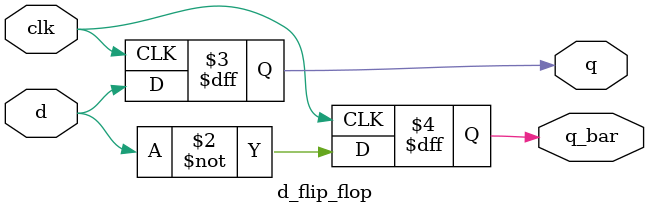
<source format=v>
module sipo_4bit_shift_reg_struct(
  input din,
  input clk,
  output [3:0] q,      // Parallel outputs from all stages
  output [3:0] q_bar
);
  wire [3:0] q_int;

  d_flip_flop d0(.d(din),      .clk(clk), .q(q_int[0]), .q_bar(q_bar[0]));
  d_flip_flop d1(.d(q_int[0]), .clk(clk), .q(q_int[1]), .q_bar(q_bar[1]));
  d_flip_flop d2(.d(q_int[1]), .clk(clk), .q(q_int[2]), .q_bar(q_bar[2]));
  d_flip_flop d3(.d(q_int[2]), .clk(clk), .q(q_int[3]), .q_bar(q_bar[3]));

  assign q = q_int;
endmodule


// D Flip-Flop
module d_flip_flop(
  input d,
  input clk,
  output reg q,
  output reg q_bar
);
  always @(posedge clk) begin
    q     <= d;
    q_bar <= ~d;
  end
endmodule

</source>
○ ○ ○ ○ ○ ○ ○
[Work order]: The reply has to reproduce every line above verbatim and contain no pictures.

[Response for this exercise]:
<source format=v>
module sipo_4bit_shift_reg_struct(
  input din,
  input clk,
  output [3:0] q,      // Parallel outputs from all stages
  output [3:0] q_bar
);
  wire [3:0] q_int;

  d_flip_flop d0(.d(din),      .clk(clk), .q(q_int[0]), .q_bar(q_bar[0]));
  d_flip_flop d1(.d(q_int[0]), .clk(clk), .q(q_int[1]), .q_bar(q_bar[1]));
  d_flip_flop d2(.d(q_int[1]), .clk(clk), .q(q_int[2]), .q_bar(q_bar[2]));
  d_flip_flop d3(.d(q_int[2]), .clk(clk), .q(q_int[3]), .q_bar(q_bar[3]));

  assign q = q_int;
endmodule


// D Flip-Flop
module d_flip_flop(
  input d,
  input clk,
  output reg q,
  output reg q_bar
);
  always @(posedge clk) begin
    q     <= d;
    q_bar <= ~d;
  end
endmodule

</source>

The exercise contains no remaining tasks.